Its difficult for researchers to factor this in, and becomes a “limitation of the study”

Is W&W better for long term hearing preservation than radiation?
It depends on which study you read. Either way it’s probably too close to call.

There does however seem to be a subset of people receiving radiation that out performs W&W for hearing preservation.

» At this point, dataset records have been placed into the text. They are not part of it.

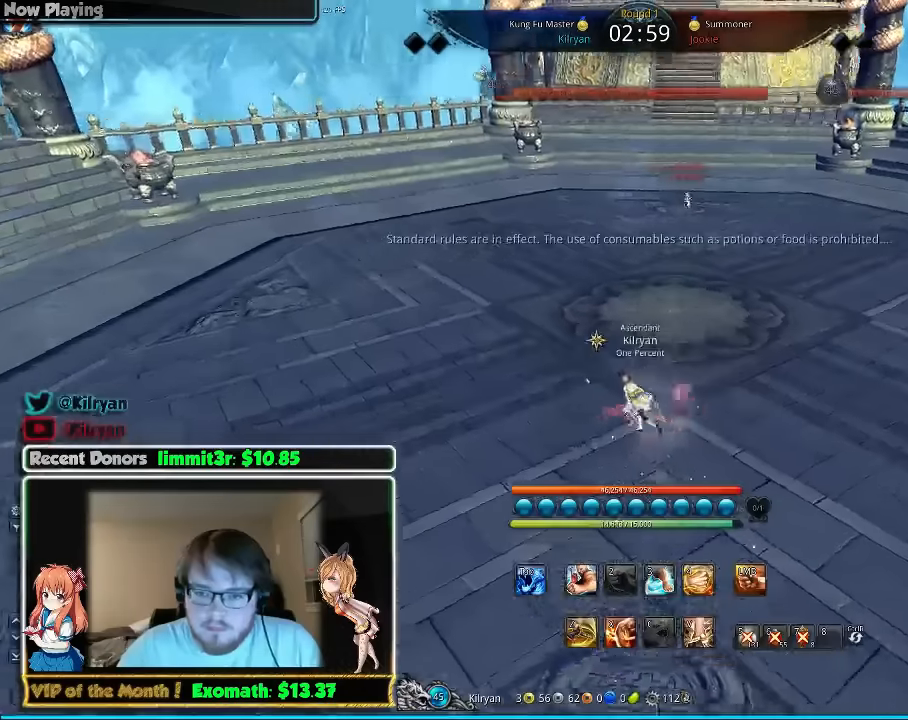
{"keys": ["a", "shift", "w"], "mouse": [], "events": []}
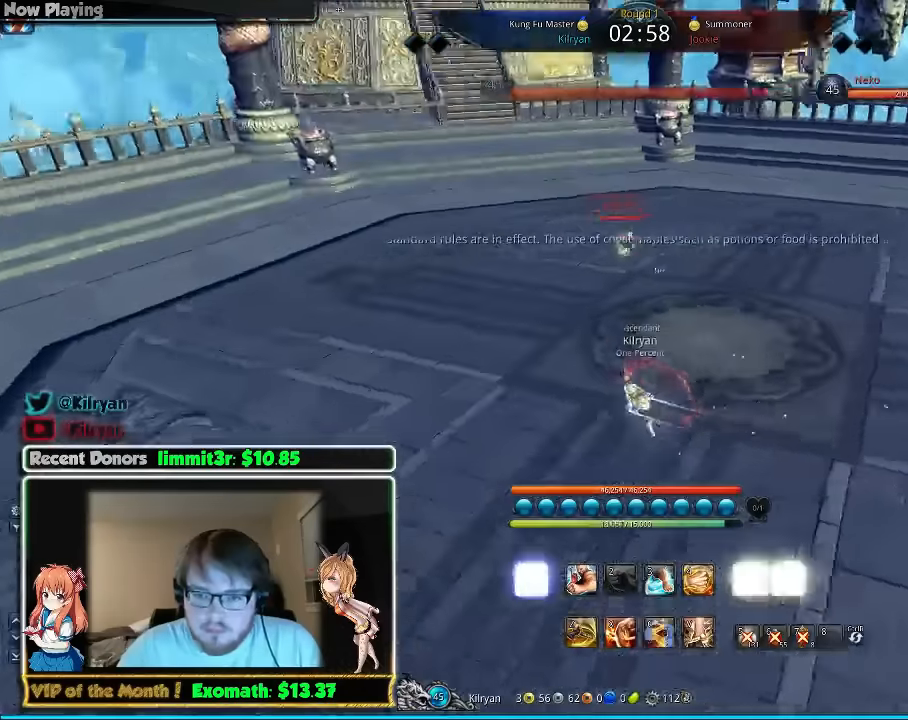
{"keys": ["d", "w"], "mouse": [], "events": [[60, "mouse_left", "down"], [120, "mouse_left", "up"], [200, "a", "up"], [200, "mouse_left", "down"], [260, "mouse_left", "up"], [360, "shift", "up"], [400, "d", "down"]]}
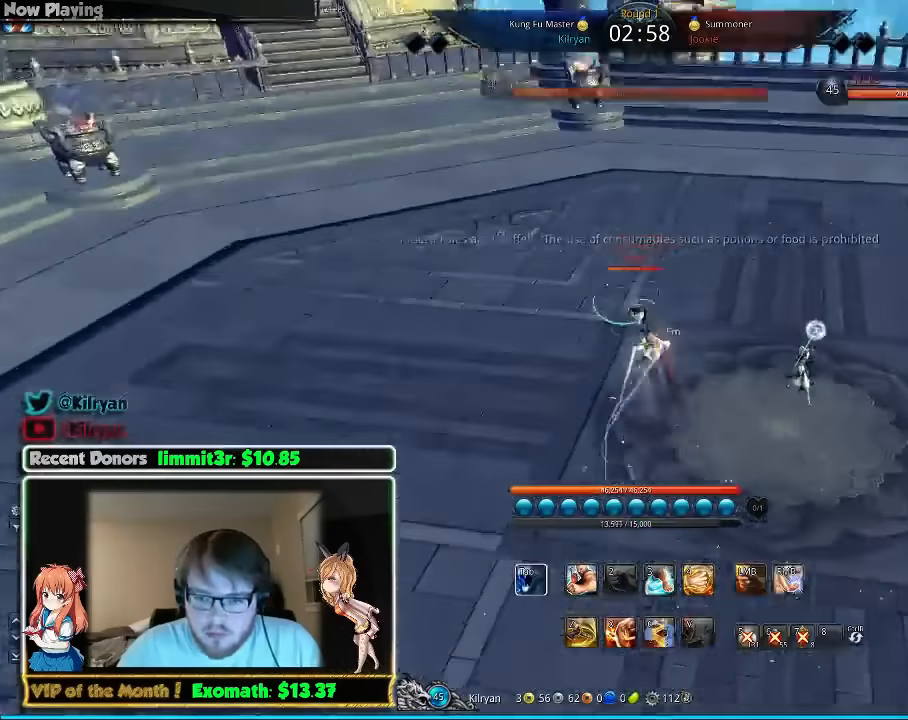
{"keys": ["d", "q", "w"], "mouse": [], "events": [[60, "q", "down"], [240, "q", "up"], [300, "q", "down"], [400, "q", "up"], [500, "q", "down"]]}
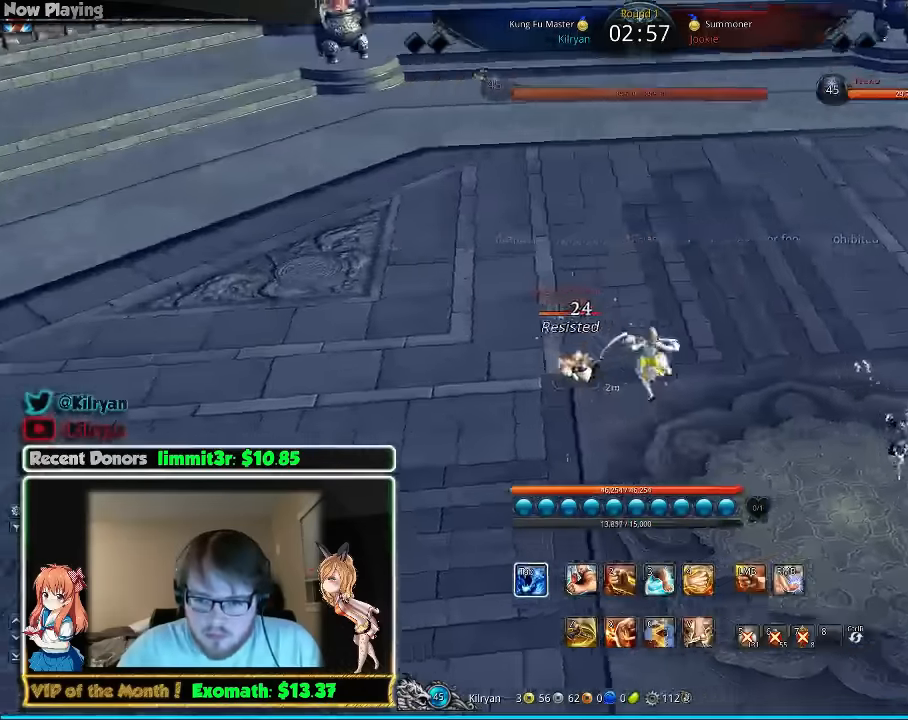
{"keys": ["d", "w"], "mouse": [], "events": [[100, "q", "up"]]}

Treatment within the first year of symptoms
Under the age of 50
Good Hearing and Speech recognition at time of treatment
Less than 4Gy of radiation to the cochlear
Treatment volume less than 1cm3
13Gy or less as a treatment dose

Also many people that have radiation still retain some hearing, which is very useful for direction even if they can’t understand speech. This is not factored into many studies
10x5x5mm AN
Sudden Partial hearing loss 5/28/10
Diagnosed 7/4/10
CK 7/27/10
2/21/11 Swelling 13x6x7mm
10/16/11 Hearing returned, balance improved. Feel totally back to normal most days
3/1/12 Sudden Hearing loss, steroids, hearing back.
9/16/13 Life is just like before my AN. ALL Good!